▶ [What you will do]: Each record in the material below must be written out again exactly.

▶ [Extracted material]:
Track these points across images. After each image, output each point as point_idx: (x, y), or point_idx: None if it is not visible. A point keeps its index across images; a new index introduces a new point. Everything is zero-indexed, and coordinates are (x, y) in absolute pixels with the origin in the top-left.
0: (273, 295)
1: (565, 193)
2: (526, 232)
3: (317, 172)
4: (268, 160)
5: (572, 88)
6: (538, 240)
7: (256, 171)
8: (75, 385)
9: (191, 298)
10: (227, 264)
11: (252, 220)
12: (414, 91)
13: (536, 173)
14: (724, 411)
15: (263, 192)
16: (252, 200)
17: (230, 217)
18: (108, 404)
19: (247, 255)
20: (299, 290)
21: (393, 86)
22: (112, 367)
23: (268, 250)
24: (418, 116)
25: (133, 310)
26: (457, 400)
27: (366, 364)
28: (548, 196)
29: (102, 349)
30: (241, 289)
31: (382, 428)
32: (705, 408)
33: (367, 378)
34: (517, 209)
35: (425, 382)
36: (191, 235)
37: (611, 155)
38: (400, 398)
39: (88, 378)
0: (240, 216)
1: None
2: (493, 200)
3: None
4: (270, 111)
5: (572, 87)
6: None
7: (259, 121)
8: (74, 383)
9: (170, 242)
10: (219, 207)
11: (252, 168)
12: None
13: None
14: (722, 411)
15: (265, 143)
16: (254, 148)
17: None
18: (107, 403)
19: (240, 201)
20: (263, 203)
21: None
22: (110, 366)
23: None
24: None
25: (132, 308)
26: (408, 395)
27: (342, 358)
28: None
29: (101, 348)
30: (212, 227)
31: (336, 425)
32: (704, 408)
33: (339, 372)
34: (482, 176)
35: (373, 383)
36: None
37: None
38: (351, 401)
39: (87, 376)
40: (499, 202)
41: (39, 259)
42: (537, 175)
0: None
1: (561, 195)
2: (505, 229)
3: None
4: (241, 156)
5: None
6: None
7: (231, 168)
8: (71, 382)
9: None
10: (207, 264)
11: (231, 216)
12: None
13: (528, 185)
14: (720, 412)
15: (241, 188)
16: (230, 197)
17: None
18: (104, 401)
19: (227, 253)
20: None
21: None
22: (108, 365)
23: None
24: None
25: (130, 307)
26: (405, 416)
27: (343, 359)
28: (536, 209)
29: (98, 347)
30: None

▶ [Task response]:
Track these points across images. After each image, output each point as point_idx: (x, y), or point_idx: None if it is not visible. A point keeps its index across images; a new index introduces a new point. Everything is zero-indexed, and coordinates are (x, y) in absolute pixels with the origin in the top-left.
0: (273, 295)
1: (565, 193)
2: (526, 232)
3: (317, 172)
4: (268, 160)
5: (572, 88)
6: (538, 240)
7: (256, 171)
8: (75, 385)
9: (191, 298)
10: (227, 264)
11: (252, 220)
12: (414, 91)
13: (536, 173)
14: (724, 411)
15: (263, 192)
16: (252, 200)
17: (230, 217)
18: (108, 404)
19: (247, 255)
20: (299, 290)
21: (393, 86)
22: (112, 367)
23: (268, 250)
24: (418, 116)
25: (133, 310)
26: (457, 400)
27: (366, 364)
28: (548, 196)
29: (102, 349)
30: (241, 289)
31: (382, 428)
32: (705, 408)
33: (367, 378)
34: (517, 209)
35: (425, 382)
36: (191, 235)
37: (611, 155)
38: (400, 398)
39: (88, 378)
0: (240, 216)
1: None
2: (493, 200)
3: None
4: (270, 111)
5: (572, 87)
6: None
7: (259, 121)
8: (74, 383)
9: (170, 242)
10: (219, 207)
11: (252, 168)
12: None
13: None
14: (722, 411)
15: (265, 143)
16: (254, 148)
17: None
18: (107, 403)
19: (240, 201)
20: (263, 203)
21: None
22: (110, 366)
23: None
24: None
25: (132, 308)
26: (408, 395)
27: (342, 358)
28: None
29: (101, 348)
30: (212, 227)
31: (336, 425)
32: (704, 408)
33: (339, 372)
34: (482, 176)
35: (373, 383)
36: None
37: None
38: (351, 401)
39: (87, 376)
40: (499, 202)
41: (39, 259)
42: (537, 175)
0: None
1: (561, 195)
2: (505, 229)
3: None
4: (241, 156)
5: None
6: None
7: (231, 168)
8: (71, 382)
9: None
10: (207, 264)
11: (231, 216)
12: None
13: (528, 185)
14: (720, 412)
15: (241, 188)
16: (230, 197)
17: None
18: (104, 401)
19: (227, 253)
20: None
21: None
22: (108, 365)
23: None
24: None
25: (130, 307)
26: (405, 416)
27: (343, 359)
28: (536, 209)
29: (98, 347)
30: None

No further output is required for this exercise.